08/03/2019
O coletivo La Frida nasceu para dar voz e vez às mulheres negras na discussão da mobilidade ativa, especificamente no uso da bicicleta. A igualdade de gênero e racial são estruturantes no olhar do coletivo para pensar a forma de se movimentar na cidade e o objetivo é incentivar mulheres negras a utilizarem a bike como veículo de transporte, mas também de libertação em espaços e modais de transporte que costumam ser mais hostis com mulheres, especialmente com mulheres negras. “Nós temos ali um muro onde pedimos para que cada uma escrevesse porque queria aprender a pedalar. Vieram as palavras libertação, cura, poder, auto estima, autonomia. Autonomia e autoestima andam juntas, né?”, conta Lívia Suarez, uma das fundadoras do La Frida.
Uma das primeiras atividades do La Frida, o ‘Preta, Vem de Bike’ começa o incentivo ao pedal bem do início: ensinando mulheres negras a andar de bicicleta. A ideia, que nasceu em Salvador, já está sendo replicada com ajuda do coletivo no Recôncavo Baiano e também em São Paulo. Em Salvador, as aulas acontecem todas as manhãs de domingo na Casa La Frida, no Santo Antônio (R. Direita de Santo Antônio, 314) e têm levado cada vez mais mulheres a usar a bike.
Uma dessas mulheres é Iracema do Espírito Santo que está realizando um desejo antigo de aprender a pedalar ao mesmo tempo que promove um processo de superação e cura pessoal. “Eu passei por algumas situações na minha vida que entristeceram demais meu coração. Um dia, eu vi um grupo de ciclistas passando na rua e aquele movimento da roda da bicicleta me fez entender que a vida é cíclica. Então enquanto aquele pneu ia rodando eu ia pensando ‘eu preciso recomeçar, não posso parar’. Aí eu disse ‘vou correr atrás’; e vim aqui aprender a pedalar e fazer o curso”, conta Iracema, com orgulho.
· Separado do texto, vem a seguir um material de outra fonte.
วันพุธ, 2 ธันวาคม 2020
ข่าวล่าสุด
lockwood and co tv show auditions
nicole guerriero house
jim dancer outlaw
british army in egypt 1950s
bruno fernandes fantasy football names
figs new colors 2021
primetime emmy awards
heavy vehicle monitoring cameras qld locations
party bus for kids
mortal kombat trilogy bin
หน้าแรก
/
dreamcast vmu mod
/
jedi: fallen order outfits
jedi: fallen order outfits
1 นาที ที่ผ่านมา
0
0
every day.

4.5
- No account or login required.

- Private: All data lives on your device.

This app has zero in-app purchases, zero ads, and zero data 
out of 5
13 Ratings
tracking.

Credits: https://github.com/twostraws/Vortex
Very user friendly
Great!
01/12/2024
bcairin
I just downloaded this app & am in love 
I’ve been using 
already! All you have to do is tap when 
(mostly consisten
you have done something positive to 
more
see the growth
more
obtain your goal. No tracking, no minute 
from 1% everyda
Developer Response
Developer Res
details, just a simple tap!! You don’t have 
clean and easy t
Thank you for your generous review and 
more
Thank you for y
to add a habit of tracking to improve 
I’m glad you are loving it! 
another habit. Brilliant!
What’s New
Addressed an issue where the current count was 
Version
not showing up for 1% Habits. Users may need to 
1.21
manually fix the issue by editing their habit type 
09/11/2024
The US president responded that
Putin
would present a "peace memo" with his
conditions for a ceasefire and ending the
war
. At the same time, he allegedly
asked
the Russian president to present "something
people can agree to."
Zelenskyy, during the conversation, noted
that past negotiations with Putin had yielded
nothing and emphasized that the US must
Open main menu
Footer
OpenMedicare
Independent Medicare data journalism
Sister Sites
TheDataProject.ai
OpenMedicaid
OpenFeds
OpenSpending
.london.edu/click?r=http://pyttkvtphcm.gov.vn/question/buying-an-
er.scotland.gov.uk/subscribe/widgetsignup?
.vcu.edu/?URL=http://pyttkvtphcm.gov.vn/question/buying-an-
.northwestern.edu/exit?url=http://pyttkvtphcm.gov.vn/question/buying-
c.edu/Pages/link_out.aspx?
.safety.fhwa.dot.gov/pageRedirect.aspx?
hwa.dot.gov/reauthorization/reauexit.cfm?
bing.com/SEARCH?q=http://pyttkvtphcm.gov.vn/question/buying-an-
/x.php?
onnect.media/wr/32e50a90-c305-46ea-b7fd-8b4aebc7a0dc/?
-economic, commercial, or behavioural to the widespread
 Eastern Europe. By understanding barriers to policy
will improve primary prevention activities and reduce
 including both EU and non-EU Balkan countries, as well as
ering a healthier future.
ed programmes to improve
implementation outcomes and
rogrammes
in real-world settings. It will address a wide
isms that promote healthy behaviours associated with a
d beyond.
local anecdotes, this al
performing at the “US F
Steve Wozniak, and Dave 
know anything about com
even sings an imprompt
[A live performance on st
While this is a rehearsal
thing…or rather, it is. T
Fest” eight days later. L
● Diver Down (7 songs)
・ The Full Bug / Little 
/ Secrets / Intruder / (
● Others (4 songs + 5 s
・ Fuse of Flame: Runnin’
Além das aulas de pedal, Iracema participou do Curso Profissionalizante de Mecânica, mais um recurso do coletivo para inserir o mundo do cicloativismo feminino nas periferias de Salvador. Na sua primeira turma ele formou 5 e na segunda 16 mulheres para realizar manutenção e montagem de bikes. A última edição aconteceu entre janeiro e fevereiro na sede do Coletivo no Santo Antônio, foram 4 semanas de aulas práticas e uma oficina de afroempreendedorismo para finalizar. Se nas ações do Preta, Vem de Bike o aprendizado passa pelo desejo de autonomia na mobilidade, o curso profissionalizante de mecânica mira também no empreendedorismo. “A ideia é profissionalizar, capacitar, empregabilizar. Já estamos mapeando as lojas para empregar as meninas que estão sendo formadas”, conta Lívia.
Esse é também o objetivo de Iracema. Ao mesmo tempo que aprende a pedalar, ela planeja abrir uma oficina no seu bairro – Plataforma – e enxerga uma oportunidade de geração de renda na adesão dos moradores à ciclovia instalada na Avenida Suburbana há 3 anos. “Tem muita gente com bicicleta e elas não sabem consertar, trocar uma corrente, então eu vou unir o útil ao agradável. Eu conheço pessoas no meu bairro que trabalham na Calçada e vão de bike, sem pagar transporte. Com isso tão economizando e trazendo saúde”, avalia ela.
Segundo Wagner Guiné, instrutor do curso e integrante do coletivo parceiro Mobicidade, o curso preparou as participantes a ocupar espaço nas lojas e oficinas de bike onde hoje quase só se vêem homens, “cerca de 90% das lojas de Salvador não tem mulheres trabalhando, tanto no atendimento mas principalmente na área de mecânica. Então com mulheres fazendo esse atendimento a gente muda o paradigma. Elas estão aptas não só na mecânica, no conhecimento sobre a bicicleta como um todo, mas também para atenderem, gerenciarem uma loja”, aponta Guiné. Ele também afirma que o curso propiciou um aprendizado pessoal sobre as questões do feminismo negro, já que costuma trabalhar somente entre homens.
O curso profissionalizante de mecânica é uma das atividades propostas no projeto Casa La Frida, selecionado no edital Casa Cidades para receber financiamento do Fundo Socioambiental Casa e da OAK Foundation. O Gambá é o articulador local em Salvador dos 11 projetos selecionados.